From the moment you enter Madame Geneva through their back entryway (located in the Double Crown restaurant) you can feel the exclusivity and style of the speakeasy in its early-20th century heyday. With leather banquettes, exposed brick, dim lighting, and lace panels, all smartly accented in red and blue, Madame Geneva offers a cozy chic setting in which to enjoy one of their specialty cocktails. Their drinks are infamously strong, and while you’re there you should definitely try one of their creative gin-infused cocktails (the gin-and-jam for example). And they don’t lack in the food department either-go for a taste of the duck buns or braised pork belly. Madame Geneva tends to get crowded, and unfortunately closes around 2AM, so try and get there on the earlier side.
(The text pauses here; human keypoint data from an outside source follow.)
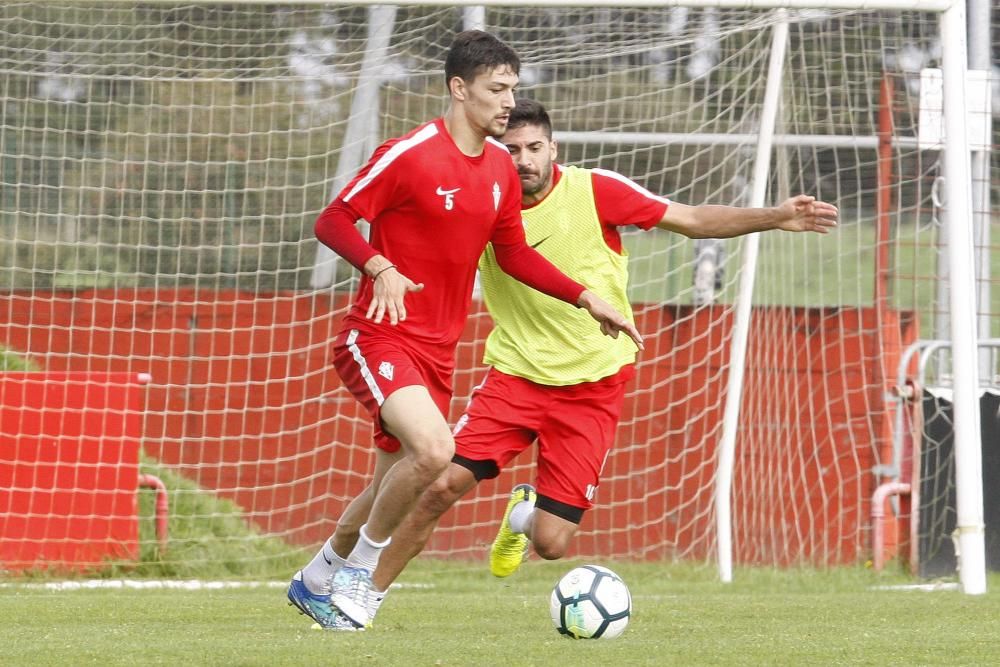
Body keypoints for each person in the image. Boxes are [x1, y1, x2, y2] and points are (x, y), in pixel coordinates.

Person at [348, 97, 839, 627]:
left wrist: (776, 216)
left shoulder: (595, 190)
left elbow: (692, 218)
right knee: (440, 483)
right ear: (493, 153)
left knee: (553, 544)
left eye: (534, 147)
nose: (523, 160)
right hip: (515, 377)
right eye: (511, 150)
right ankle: (362, 599)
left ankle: (522, 514)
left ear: (553, 148)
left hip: (594, 385)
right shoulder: (483, 202)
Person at [286, 33, 643, 631]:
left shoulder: (502, 169)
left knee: (388, 486)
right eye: (496, 89)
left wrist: (586, 298)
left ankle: (318, 575)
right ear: (459, 88)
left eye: (513, 90)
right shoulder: (412, 153)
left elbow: (513, 256)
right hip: (379, 335)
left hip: (438, 351)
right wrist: (381, 268)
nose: (508, 102)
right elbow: (334, 219)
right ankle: (359, 575)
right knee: (435, 452)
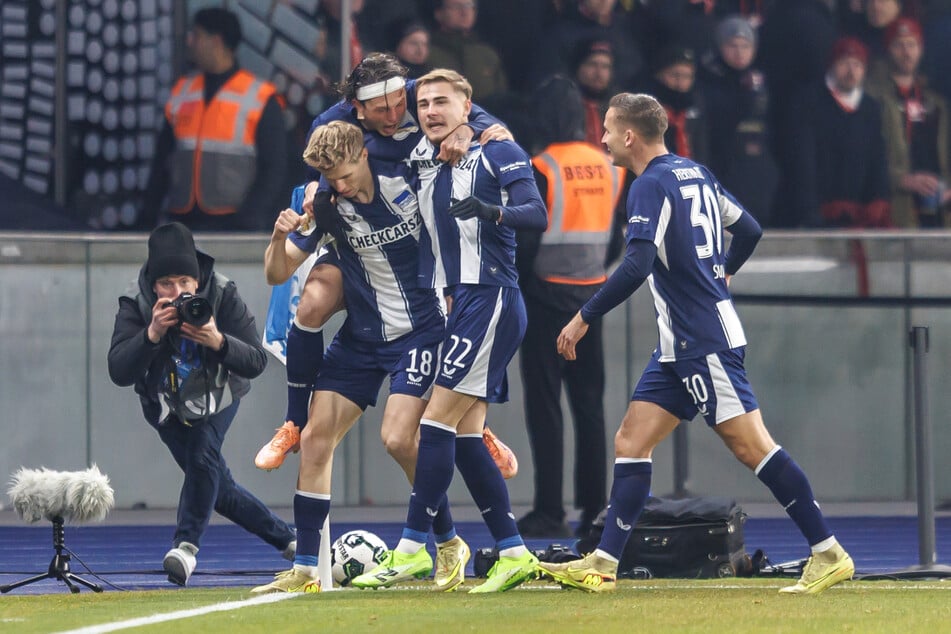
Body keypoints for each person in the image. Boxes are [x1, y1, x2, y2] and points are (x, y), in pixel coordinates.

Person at [537, 93, 854, 595]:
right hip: (679, 346)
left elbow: (637, 266)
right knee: (631, 441)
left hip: (702, 341)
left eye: (607, 130)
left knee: (752, 447)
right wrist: (724, 271)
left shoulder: (649, 185)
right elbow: (748, 229)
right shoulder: (695, 173)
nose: (600, 139)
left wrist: (583, 317)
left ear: (628, 136)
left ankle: (828, 551)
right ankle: (602, 563)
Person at [253, 54, 517, 476]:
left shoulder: (415, 97)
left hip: (416, 226)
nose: (396, 114)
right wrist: (314, 190)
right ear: (357, 109)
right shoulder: (333, 126)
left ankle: (475, 425)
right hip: (353, 229)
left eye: (400, 104)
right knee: (313, 302)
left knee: (467, 307)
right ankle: (293, 422)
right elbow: (324, 166)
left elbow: (470, 112)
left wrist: (473, 128)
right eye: (382, 110)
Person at [251, 121, 470, 594]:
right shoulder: (326, 203)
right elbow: (276, 273)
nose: (340, 185)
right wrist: (278, 235)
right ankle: (307, 569)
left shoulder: (409, 183)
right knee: (314, 440)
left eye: (345, 174)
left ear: (364, 156)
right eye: (330, 179)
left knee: (397, 439)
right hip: (361, 339)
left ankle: (448, 541)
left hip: (419, 332)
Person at [351, 69, 548, 593]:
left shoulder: (497, 150)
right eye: (424, 103)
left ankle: (414, 548)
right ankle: (513, 552)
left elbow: (537, 213)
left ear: (468, 107)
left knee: (433, 425)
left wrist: (492, 210)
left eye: (443, 102)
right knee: (462, 438)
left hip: (489, 298)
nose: (432, 111)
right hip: (454, 308)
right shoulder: (422, 154)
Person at [107, 222, 296, 586]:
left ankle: (186, 547)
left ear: (196, 279)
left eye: (184, 282)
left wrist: (218, 341)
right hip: (165, 405)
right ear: (153, 283)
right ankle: (291, 542)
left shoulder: (222, 293)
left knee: (202, 457)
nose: (178, 293)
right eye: (167, 284)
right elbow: (118, 370)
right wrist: (151, 334)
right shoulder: (137, 303)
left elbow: (256, 361)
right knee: (217, 488)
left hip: (218, 397)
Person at [516, 76, 625, 539]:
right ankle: (596, 507)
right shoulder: (609, 167)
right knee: (590, 405)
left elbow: (525, 239)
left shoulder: (541, 167)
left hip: (543, 298)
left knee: (545, 405)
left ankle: (548, 508)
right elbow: (618, 238)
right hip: (593, 296)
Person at [140, 8, 288, 231]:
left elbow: (275, 168)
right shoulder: (184, 91)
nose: (190, 42)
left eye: (197, 35)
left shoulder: (259, 97)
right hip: (182, 221)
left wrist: (252, 217)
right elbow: (162, 161)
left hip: (233, 223)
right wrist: (147, 216)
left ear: (216, 41)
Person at [787, 37, 891, 228]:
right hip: (819, 214)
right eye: (845, 63)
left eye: (857, 65)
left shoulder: (870, 107)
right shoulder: (809, 102)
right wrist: (813, 209)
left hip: (861, 214)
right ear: (832, 65)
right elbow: (803, 162)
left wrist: (879, 199)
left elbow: (878, 157)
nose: (851, 71)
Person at [866, 17, 951, 227]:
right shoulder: (871, 99)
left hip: (938, 208)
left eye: (912, 44)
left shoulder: (936, 102)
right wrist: (901, 180)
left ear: (921, 49)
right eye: (899, 45)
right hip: (895, 208)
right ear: (888, 49)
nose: (907, 52)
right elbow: (863, 157)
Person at [426, 0, 509, 100]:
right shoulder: (426, 52)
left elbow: (502, 96)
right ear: (438, 14)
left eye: (469, 6)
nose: (465, 12)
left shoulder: (487, 54)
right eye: (456, 6)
21 Club has been around since 1917, and had an elaborate security system to protect against police raids that made it one of New York’s most successful speakeasies during the Prohibition. 21 Club was a fortress, featuring a series of alarm buttons used to alert imbibing patrons of trouble, in addition to five separate liquor caches, reachable only through secret doors. Having proven its worth earlier in history, today, this esteemed venue commands a strict dress code and a pocket full of cash. But it’s definitely worth a night out, and you will be among New York’s finest. 21 Club is known for having incredible food, beautiful decor, and hypnotizing drinks. So definitely check out this restaurant that has survived the test of time.
Raines Law Room
If you're looking to be thoroughly transported through time, come to Raines Law Room. When you locate the building, look for the plain black door a few steps down from the street, adorned only by a single charming lamp and a small metal plate with the establishment's name. Ring the bell and wait for someone to answer. Once you're inside, you'll find yourself in a dimly lit '40s French deco styled living room, filled with velvet couches and Sinatra music. Take a seat and get your drinks by ringing a service bell, or choose to have your cocktails made while you stand in the kitchen located at the end of the room. Raines has a bunch of different drinks to choose from, placed on the drink menu under different categories like Tall & Fizzy, Short & Shaken, or Stirred & Potent. When you come, we absolutely suggest you make a reservation, otherwise you probably won’t get in.